After losing every round heading into the sixth, Surace scored the Upset of the Year, ending the contest with a one-punch knockout.

It looked like a short and easy night for Munguia when he knocked Surace down with a left hook in the second stanza. From that point on, the Frenchman fought off his back foot, often with back to the ropes, throwing punches only in spurts. Munguia worked the body well and was seemingly on the way to wearing him down when he was struck by lightning in the form of an overhand right.

Down went Munguia, landing on his back. He struggled to get to his feet, but the referee waived it off a nano-second before reaching “10.” The official time was 2:36 of round six.

Munguia, who was 44-1 heading in with 35 KOs, was as high as a 35/1 favorite. In his only defeat, he had gone the distance with Canelo Alvarez. This was the biggest upset by a French fighter since Rene Jacquot outpointed Donald Curry in 1989 and Jacquot had the advantage of fighting in his homeland.

Co-Main

Mexico City’s Alan Picasso, ranked #1 by the WBC at 122 pounds, scored a third-round stoppage of last-minute sub Yehison Cuello in a scheduled 10-rounder contested at featherweight. Picaso (31-0-1, 17 KOs) is a solid technician. He ended the bout with a left to the rib cage, a punch that weaved around Cuello’s elbow and didn’t appear to be especially hard. The referee stopped his count at “nine” and waived the fight off.
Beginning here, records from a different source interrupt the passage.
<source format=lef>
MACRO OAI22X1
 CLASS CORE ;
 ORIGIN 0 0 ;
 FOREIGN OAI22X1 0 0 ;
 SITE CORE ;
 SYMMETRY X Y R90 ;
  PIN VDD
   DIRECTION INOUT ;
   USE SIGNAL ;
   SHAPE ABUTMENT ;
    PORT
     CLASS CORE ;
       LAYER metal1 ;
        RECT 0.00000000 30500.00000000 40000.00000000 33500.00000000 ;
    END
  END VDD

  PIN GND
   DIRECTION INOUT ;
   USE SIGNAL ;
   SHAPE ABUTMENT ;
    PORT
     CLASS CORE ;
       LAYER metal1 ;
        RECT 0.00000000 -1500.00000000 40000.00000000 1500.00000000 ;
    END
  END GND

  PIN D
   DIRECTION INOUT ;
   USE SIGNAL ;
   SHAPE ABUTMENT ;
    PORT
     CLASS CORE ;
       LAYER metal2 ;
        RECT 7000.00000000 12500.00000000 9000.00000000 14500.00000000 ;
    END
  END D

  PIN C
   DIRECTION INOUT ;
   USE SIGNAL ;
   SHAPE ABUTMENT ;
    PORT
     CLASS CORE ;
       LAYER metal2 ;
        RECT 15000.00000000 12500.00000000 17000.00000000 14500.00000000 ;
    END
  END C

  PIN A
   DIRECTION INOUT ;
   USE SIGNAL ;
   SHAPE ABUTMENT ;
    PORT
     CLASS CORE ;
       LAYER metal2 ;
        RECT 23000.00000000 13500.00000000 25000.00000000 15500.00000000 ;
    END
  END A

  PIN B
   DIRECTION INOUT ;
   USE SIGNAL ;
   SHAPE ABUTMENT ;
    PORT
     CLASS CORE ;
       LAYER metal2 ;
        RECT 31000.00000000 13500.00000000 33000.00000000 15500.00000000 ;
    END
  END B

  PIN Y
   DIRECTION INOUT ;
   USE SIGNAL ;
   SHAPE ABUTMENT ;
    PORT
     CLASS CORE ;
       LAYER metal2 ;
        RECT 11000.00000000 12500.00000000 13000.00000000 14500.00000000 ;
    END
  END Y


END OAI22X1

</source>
A 29-year-old Colombian who reportedly had been training in Tijuana, the overmatched Cuello slumped to 13-3-1.

Other Bouts of Note

In a ho-hum affair, junior middleweight Jorge Garcia advanced to 32-4 (26) with a 10-round unanimous decision over Uzbekistan’s Kudratillo Abudukakhorov (20-4). The judges had it 97-92 and 99-90 twice. There were no knockdowns, but Garcia had a point deducted in round eight for low blows.
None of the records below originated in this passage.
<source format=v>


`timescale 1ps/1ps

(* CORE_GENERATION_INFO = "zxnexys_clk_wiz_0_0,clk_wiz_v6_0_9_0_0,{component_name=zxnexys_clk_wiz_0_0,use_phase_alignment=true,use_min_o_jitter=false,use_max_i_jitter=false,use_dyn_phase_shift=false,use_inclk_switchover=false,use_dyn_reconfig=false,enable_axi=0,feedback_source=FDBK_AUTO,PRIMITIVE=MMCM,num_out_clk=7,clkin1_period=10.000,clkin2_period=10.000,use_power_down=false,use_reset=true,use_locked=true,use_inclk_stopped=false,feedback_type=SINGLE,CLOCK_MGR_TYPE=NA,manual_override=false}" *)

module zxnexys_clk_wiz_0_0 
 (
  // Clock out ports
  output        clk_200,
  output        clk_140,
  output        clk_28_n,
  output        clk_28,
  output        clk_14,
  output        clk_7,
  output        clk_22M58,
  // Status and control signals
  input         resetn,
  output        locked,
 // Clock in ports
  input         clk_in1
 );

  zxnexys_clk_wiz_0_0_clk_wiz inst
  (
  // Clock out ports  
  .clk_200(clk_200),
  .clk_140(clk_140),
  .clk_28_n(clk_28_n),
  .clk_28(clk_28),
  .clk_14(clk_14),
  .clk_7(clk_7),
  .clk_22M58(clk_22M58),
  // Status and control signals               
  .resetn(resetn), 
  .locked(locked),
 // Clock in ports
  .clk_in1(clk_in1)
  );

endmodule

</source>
Garcia displayed none of the power that he showed in his most recent fight three months ago in Arizona and when he knocked out his German opponent in 46 seconds. Abudukakhorov, who has competed mostly as a welterweight, came in at 158 1/4 pounds and didn’t look in the best of shape. The Uzbek was purportedly 170-10 as an amateur (4-5 per boxrec).

Super bantamweight Sebastian Hernandez improved to 18-0 (17 KOs) with a seventh-round stoppage of Argentine import Sergio Martin (14-5). The end came at the 2:39 mark of round seven when Martin’s corner threw in the towel. Earlier in the round, Martin lost his mouthpiece and had a point deducted for holding.

Hernandez wasn’t all that impressive considering the high expectations born of his high knockout ratio, but appeared to have injured his right hand during the sixth round.